Habe es gestern mal mit dem Programm von Western Digital gemacht.
Nachdem er knapp 1 Std. brauchte um das Programm überhaupt zu öffnen stand bei SMART-Status gleich FAIL.
Zuerst wollte ich dann mal den kurzen Test durchlaufen lassen den er aber nach ein paar Minuten abgebrochen hat.

Dann habe ich den extended Test gemacht und es kam folgendes raus:
Test found bad sectors that may be repairable.
Test Error Code 08-

Die Reperatur Optionen habe ich erstmal nicht gemacht weil die Daten der Sektoren ja dann gelöscht werden, aber da wird wohl kein Weg dran vorbei führen das ich nicht mehr an die Daten komme.


----------



## Chrisi101 (6. Januar 2014)

*AW: Windows 7 hängt sich im Startbildschirm auf*

Ok Reperaturoptionen haben nichts gebracht weil er es auch immer abgebrochen hat.
Die Festplatte wird nun eingeschickt, Daten sind dann leider weg.
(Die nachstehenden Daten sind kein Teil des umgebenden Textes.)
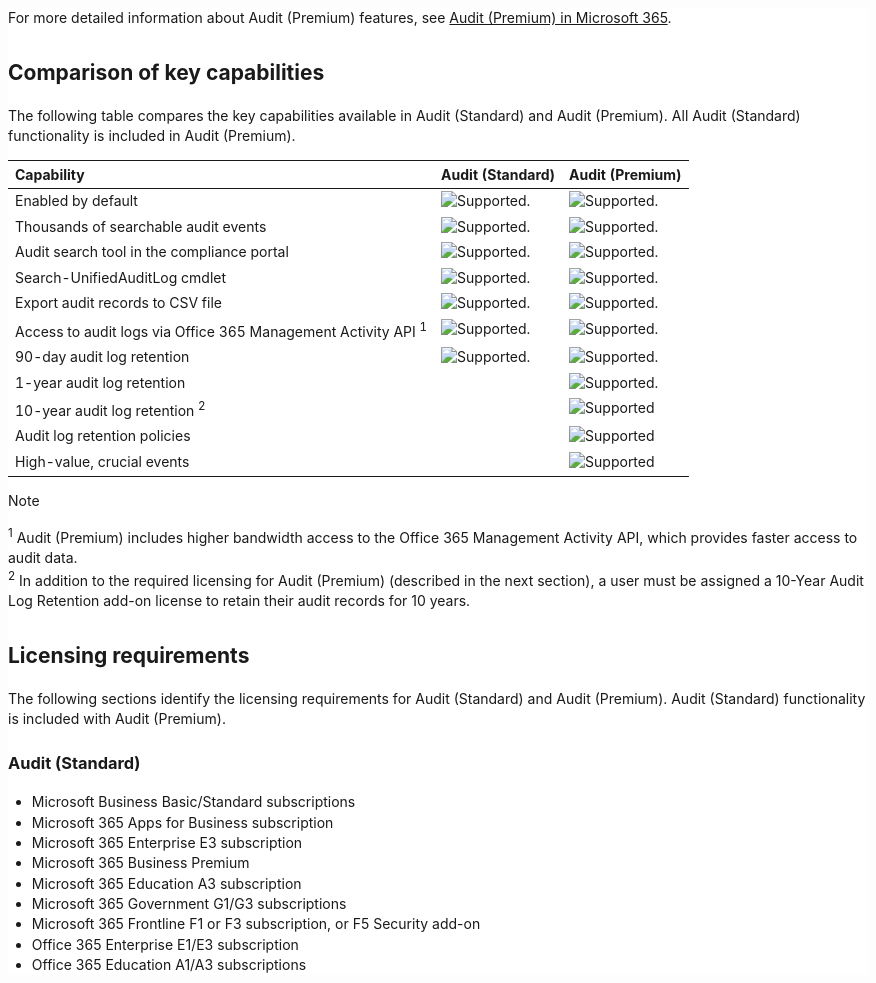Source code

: For more detailed information about Audit (Premium) features, see [Audit (Premium) in Microsoft 365](audit-premium.md).

## Comparison of key capabilities

The following table compares the key capabilities available in Audit (Standard) and Audit (Premium). All Audit (Standard) functionality is included in Audit (Premium).

|Capability|Audit (Standard)|Audit (Premium)|
|:------|:-------------|:-------------|
|Enabled by default|![Supported.](../media/check-mark.png)|![Supported.](../media/check-mark.png)|
|Thousands of searchable audit events|![Supported.](../media/check-mark.png)|![Supported.](../media/check-mark.png)|
|Audit search tool in the compliance portal|![Supported.](../media/check-mark.png)|![Supported.](../media/check-mark.png)|
|Search-UnifiedAuditLog cmdlet|![Supported.](../media/check-mark.png)|![Supported.](../media/check-mark.png)|
|Export audit records to CSV file|![Supported.](../media/check-mark.png)|![Supported.](../media/check-mark.png)|
|Access to audit logs via Office 365 Management Activity API <sup>1</sup>|![Supported.](../media/check-mark.png)|![Supported.](../media/check-mark.png)</sup>|
|90-day audit log retention|![Supported.](../media/check-mark.png)|![Supported.](../media/check-mark.png)|
|1-year audit log retention||![Supported.](../media/check-mark.png)|
|10-year audit log retention <sup>2</sup>||![Supported](../media/check-mark.png)|
|Audit log retention policies||![Supported](../media/check-mark.png)|
|High-value, crucial events||![Supported](../media/check-mark.png)|

> [!NOTE]
> <sup>1</sup> Audit (Premium) includes higher bandwidth access to the Office 365 Management Activity API, which provides faster access to audit data.<br/><sup>2</sup> In addition to the required licensing for Audit (Premium) (described in the next section), a user must be assigned a 10-Year Audit Log Retention add-on license to retain their audit records for 10 years.

## Licensing requirements

The following sections identify the licensing requirements for Audit (Standard) and Audit (Premium). Audit (Standard) functionality is included with Audit (Premium).

### Audit (Standard)

- Microsoft Business Basic/Standard subscriptions
- Microsoft 365 Apps for Business subscription
- Microsoft 365 Enterprise E3 subscription
- Microsoft 365 Business Premium
- Microsoft 365 Education A3 subscription
- Microsoft 365 Government G1/G3 subscriptions
- Microsoft 365 Frontline F1 or F3 subscription, or F5 Security add-on
- Office 365 Enterprise E1/E3 subscription
- Office 365 Education A1/A3 subscriptions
Werde dann in Zukunft auf jeden Fall die Datenplatte im Raid 1 laufen damit das nicht mehr passiert.

Auf der HDD waren allerdings auch ein paar Programme installiert, deinstallieren geht ja nun nicht mehr bzw. sagt er mir nur das ich den Eintrag aus der Liste entfernen kann.
Reicht das jetzt wenn ich mal mit Ccleaner die Registry säubere?
Mir ist auch aufgefallen das die SSD auf einmal nur noch 4GB Speicher frei hat (davor mit der HDD waren es ca. 23 GB) obwohl ich nichts installiert habe in der Zeit?


----------